As many of you know, I was diagnosed with MS (multiple sclerosis) in the Fall of 2012, fast forward 5 years later the doctors have determined that I have a different demyelinating disease called, NMO (neuromyelitis optica). I was a puzzle to the doctors for a while, meeting the criteria for both diseases, so my diagnosis went back and forth, a few times. Here is as quick of a summary as I can give of my story, because it is far too long and complicated to get into the nitty gritty…
And so it begins…
It was an eventful Spring and Summer (2012) for Alex and I. We got Murphy, our yellow lab, I was applying to nursing schools, we bought our first home in Prairie Village, and we got engaged!
I started having symptoms during that time in the Spring, worsening of headaches and numbness and burning in my hands…etc, but it was sporadic so I didn’t think anything of it, and with all of the above changes, I figured it was just an overwhelming (exciting!) phase of life. At the time I was an avid runner so the numbness would be the worst after running on hot days, but again, sporadic and would improve after my body had a chance to cool down. Over the next couple months my symptoms worsened, so I figured it was time to get some labs drawn, I was convinced it was my thyroid, as that runs in my family. Lab work was fine, but not even a week later my symptoms significantly worsened. It was difficult to touch anything due to the burning in my hands and I had a tight banding sensation that put pressure on my chest. At the time I worked in a Neurology office that was in the process of becoming an MS Center (talk about coincidence!). I told my friend who was a nurse I worked with, and my symptoms were alarming enough to her that she told the doctor. After an exam, he immediately ordered MRI’s.

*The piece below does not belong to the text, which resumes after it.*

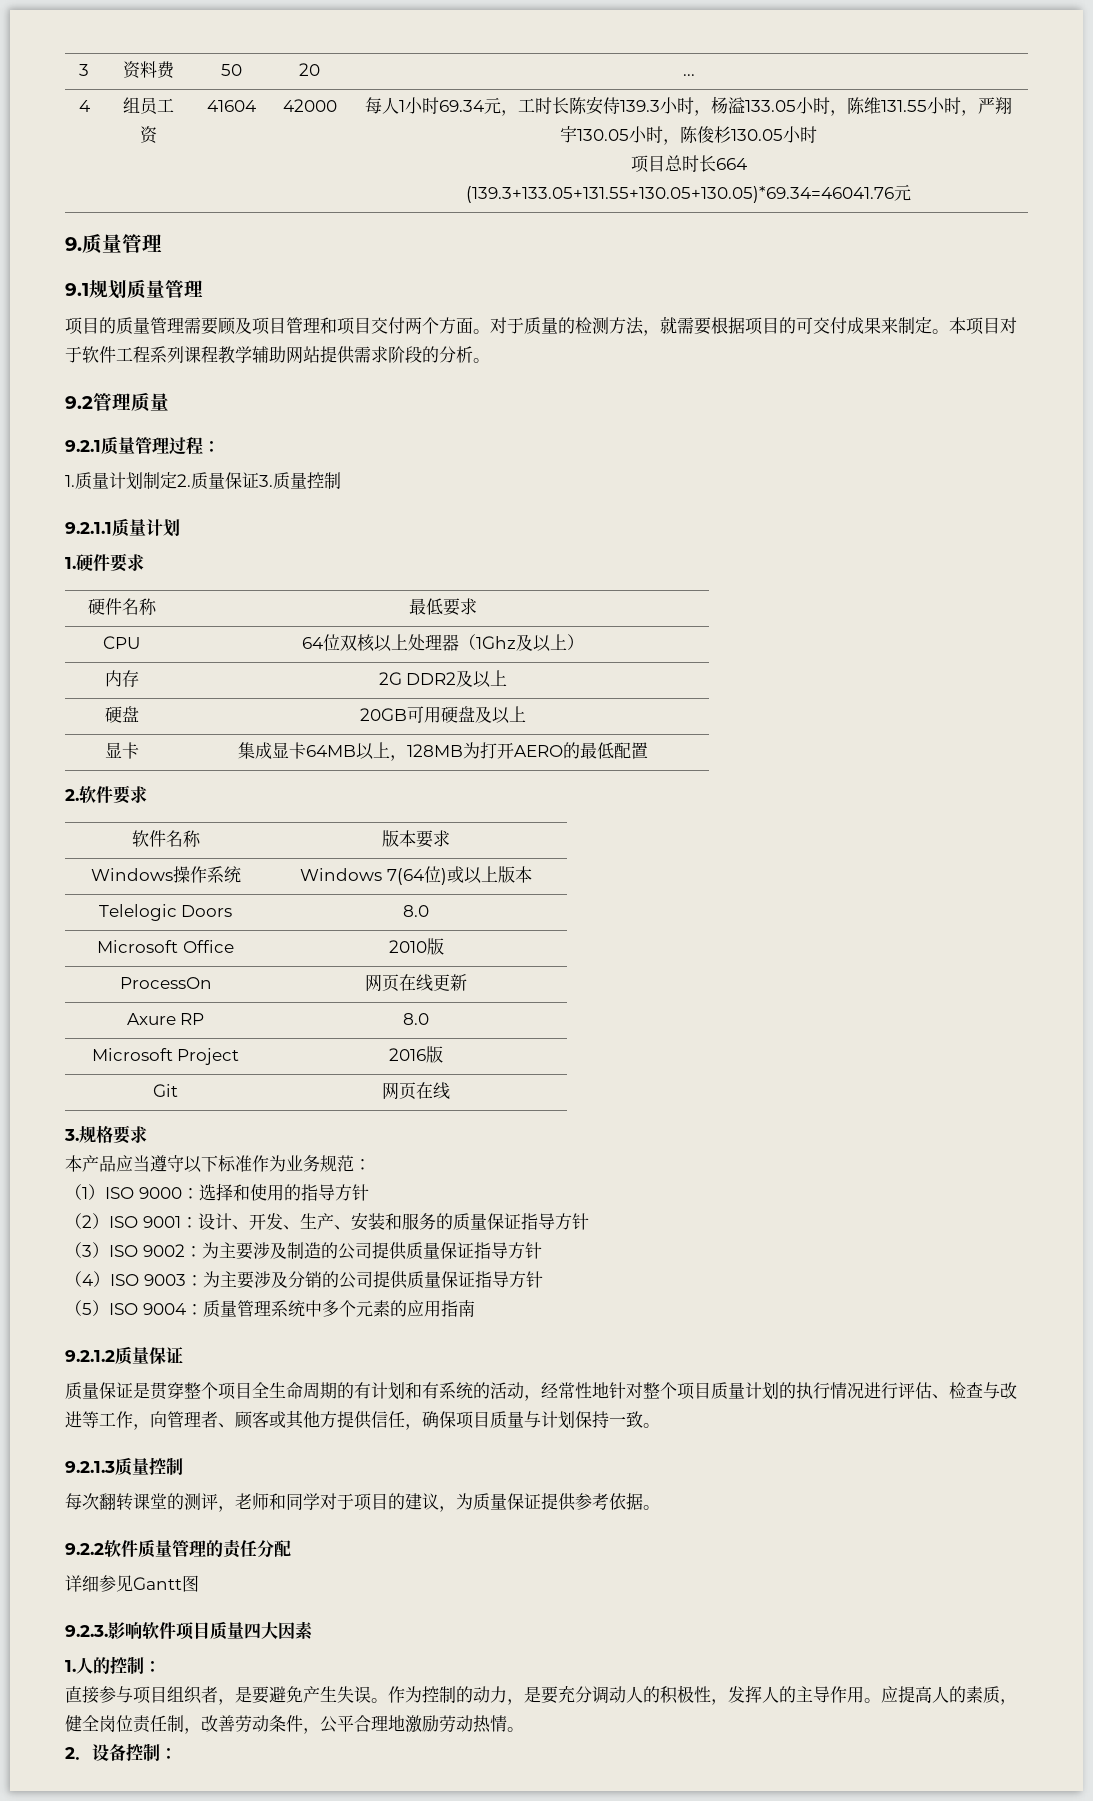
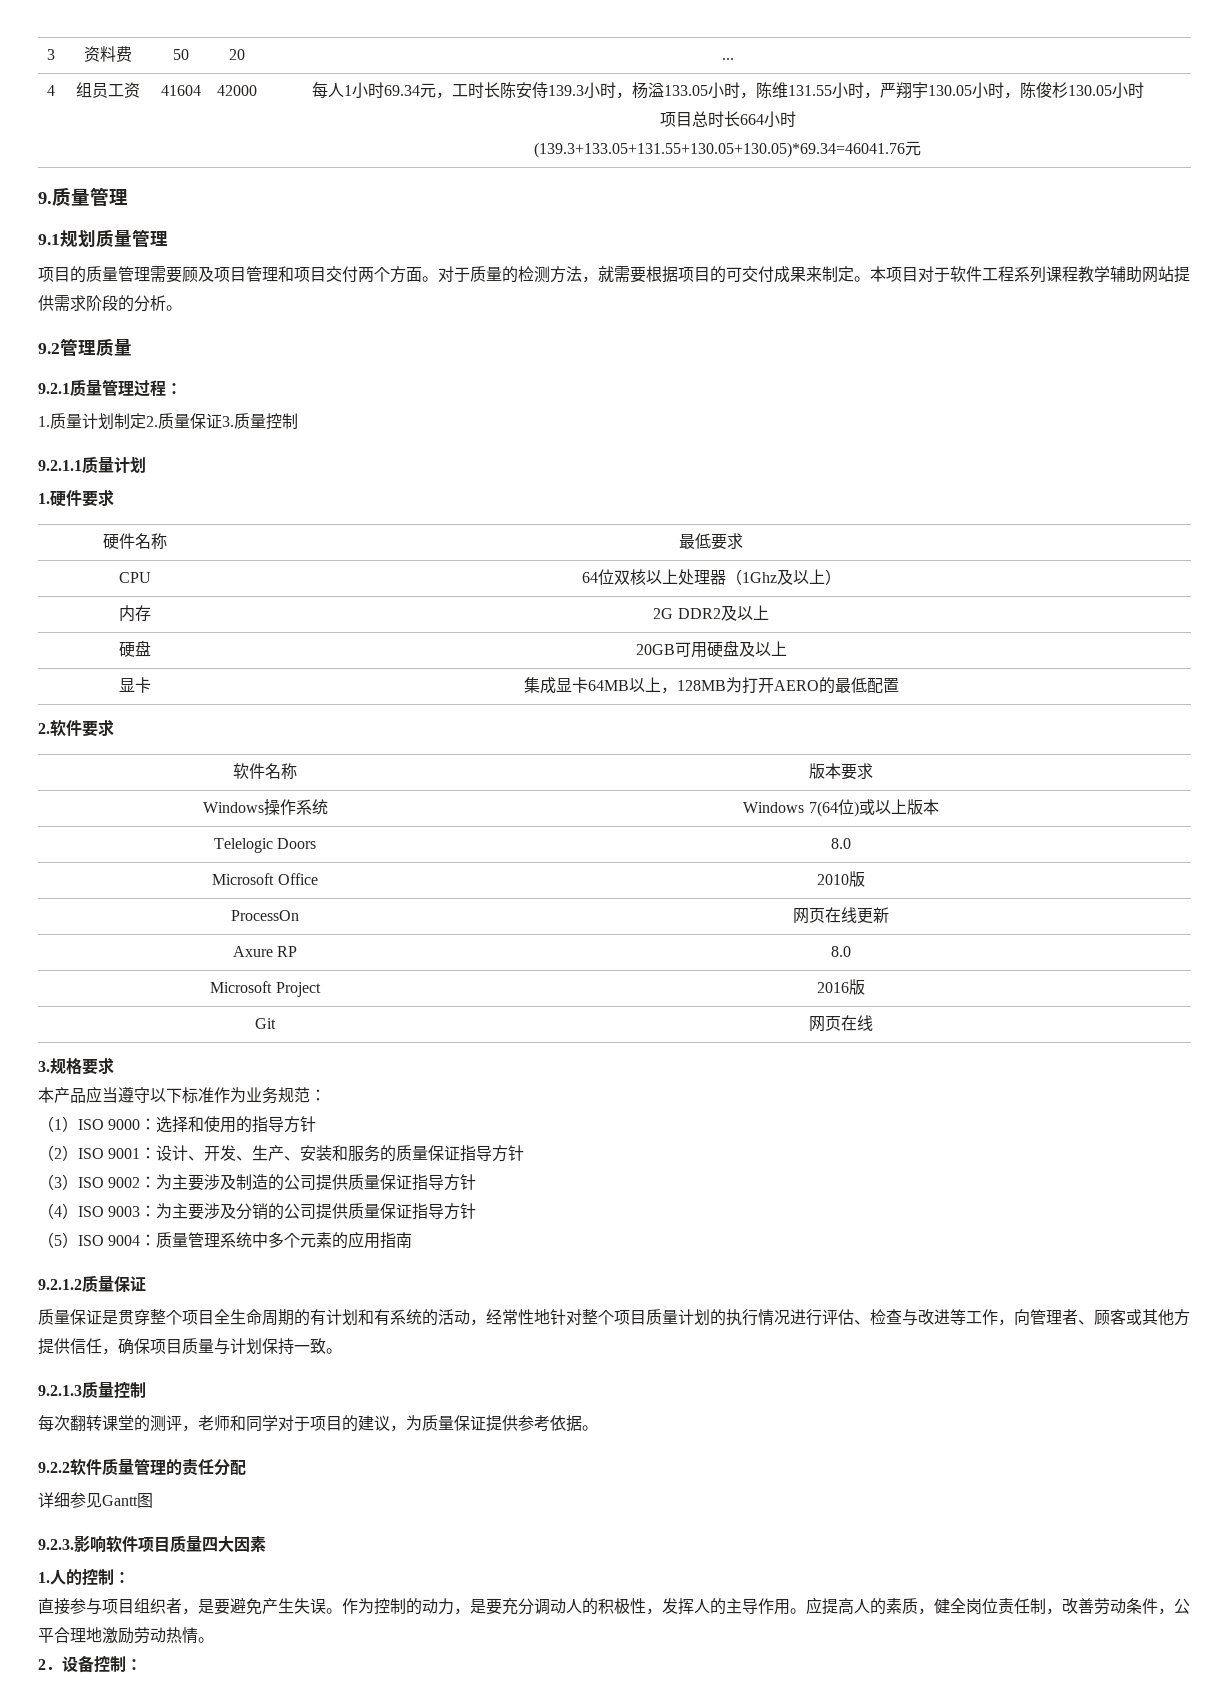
(747, 164) none -> [763,111,796,128] 小时

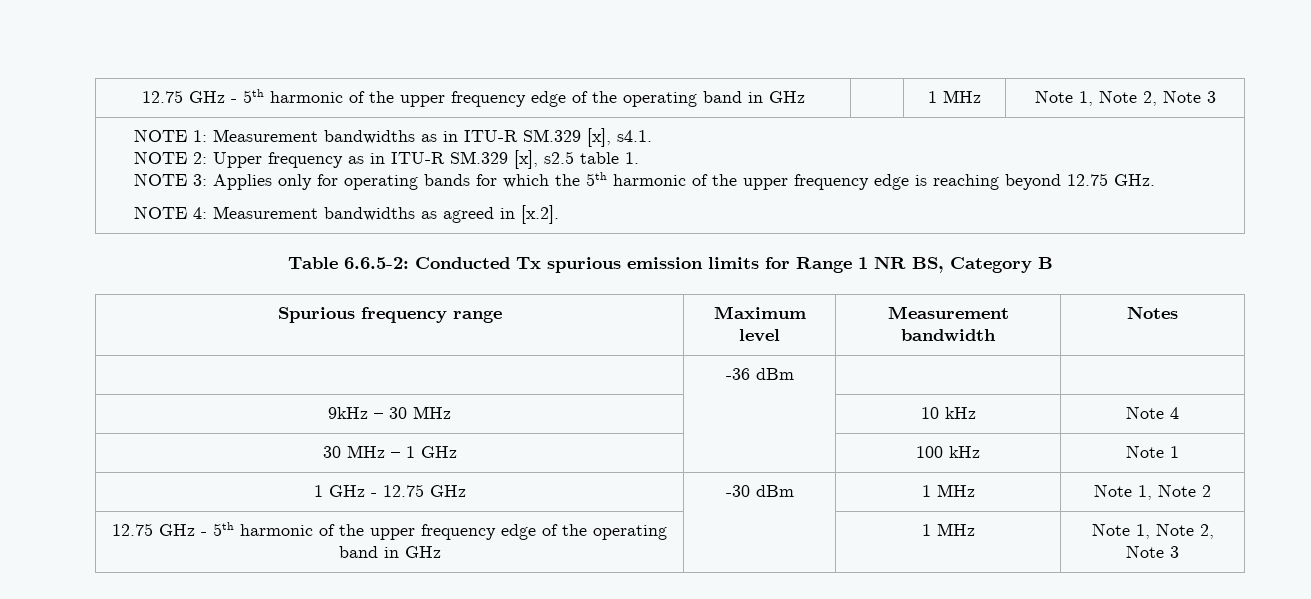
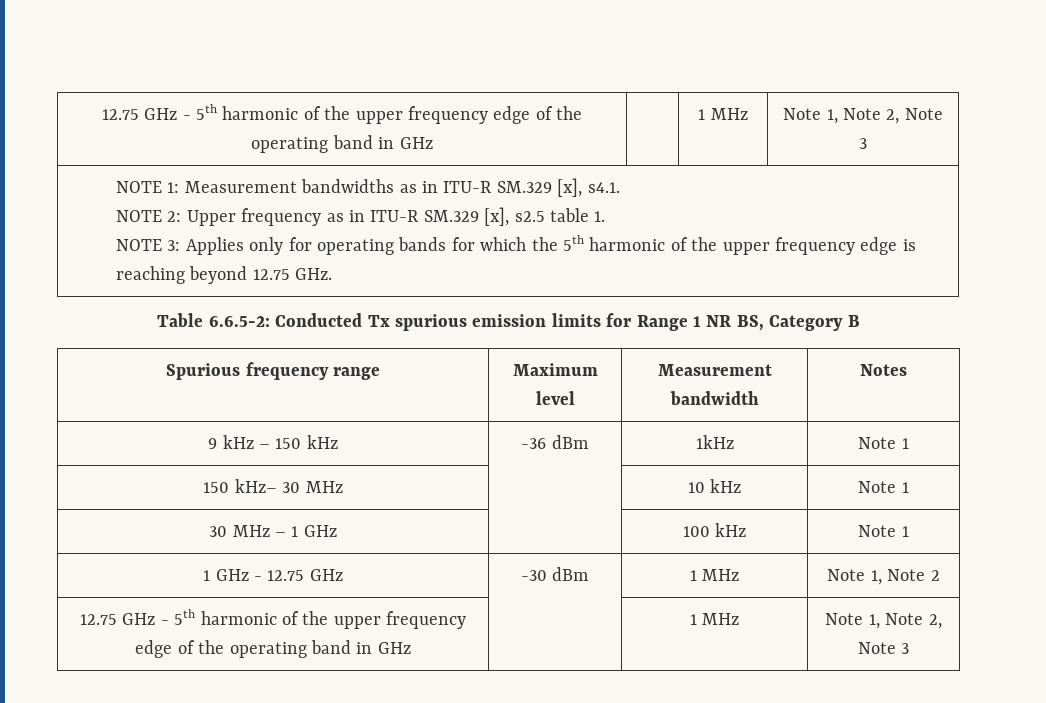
[134,205,560,224] // NOTE 4: Measurement bandwidths as agreed in [x.2]. -> (333, 274) none
[725,368,794,380] [328,407,383,419] | -36 dBm | | // 9kHz – -> [208,435,338,449] [521,435,589,449] [695,435,734,449] [858,437,909,449] [203,479,277,493] 9 kHz – 150 kHz | -36 dBm | 1kHz | Note 1 // 150 kHz–
[1170,407,1179,419] 4 -> [901,482,909,493] 1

Somehow I slept right through the 90 minutes of my first MRIs; noises I would come to know quite well in the next few years. I met with my doctor again, which revealed I had one spot, which looked like a demyelinating lesion on my cervical spine (neck), the one part of my spine we didn’t do a focused MRI exam on, so back to the MRI I went the next morning. The results were what he suspected, a single enhancing demyelinating lesion on my cervical spine (enhancing just meant that it was actively demyelinating). I was in the midst of my first true exacerbation, which means the lesion on my spine was active. He made a list of other testing to be completed as well as some high dose IV steroids to decrease the inflammation that occurs with an enhancing demyelinating lesion. As a few of you may know, I am quite stubborn (something my doctor learned VERY quickly), so I had to “think about things” before I agreed to anything. Because I worked in the neurology office, I knew just enough to be a knowledgeable about what this all meant and knew just enough for it to be trouble at the same time. Eventually, I succumbed to doctor’s orders. I had additional testing, including an LP (lumbar puncture), which takes a sample of your spinal fluid to be sent for lab testing. The results of that and other testing revealed this was most likely MS, but the diagnosis was not yet official. I saw a specialist in Dallas for the first time in the early Winter 2013 and he also agreed that an official diagnosis could not be made, but he felt moving forward with treatment for MS was the best option at that time. So I agreed to begin treatment, which was a medication called Tysabri, a once monthly IV infusion.
Fast forward to the end of 2013, is when everything changed. During nursing school in December 2013, I had significant loss of vision in my right eye, and ultimately was hospitalized for the first time to receive PLEX (Plasma Exchange or Plasmapheresis). This is the first time my doctor and I discussed the possibility of a diagnosis of NMO. I had a lab test sent to the Mayo Clinic, which checked to see if I carried the NMO antibody, which was negative (I have continued to test negative for this antibody). After that exacerbation, my doctor switched my treatment to Rituxan (Rituxmab), the goal of this medication is to deplete the body of the ‘B-cells’ that attack the CNS (central nervous system) with this disease.
Since this time I have had multiple symptoms including, loss of vision, numbness, weakness, migraines, fatigue etc. Some of these symptoms come and go and some I still suffer from daily. I have done treatments for these ‘exacerbations’ which either includes IV Solumedrol (high dose IV steroids) or have been hospitalized for PLEX. I have seen the specialist in Dallas two more times, and a specialist in Arizona once. One agrees with my doctor, this is most likely NMO and the other feels it still could be an MS diagnosis. But as of late, the diagnosis remains NMO. I continue to get preventative treatment with Rituxan, once every 6 months.
In the past 5 years I have gone through every emotion in regards to this. In this trial of life, the most profound thing to happen was, learning to truly rely on God, and him first. And so the journey continues… With this public sharing of my story, which I swore I would never do, I feel as though this journey has a new beginning for me... we shall see where the next road leads, after the 13.1 miles that is!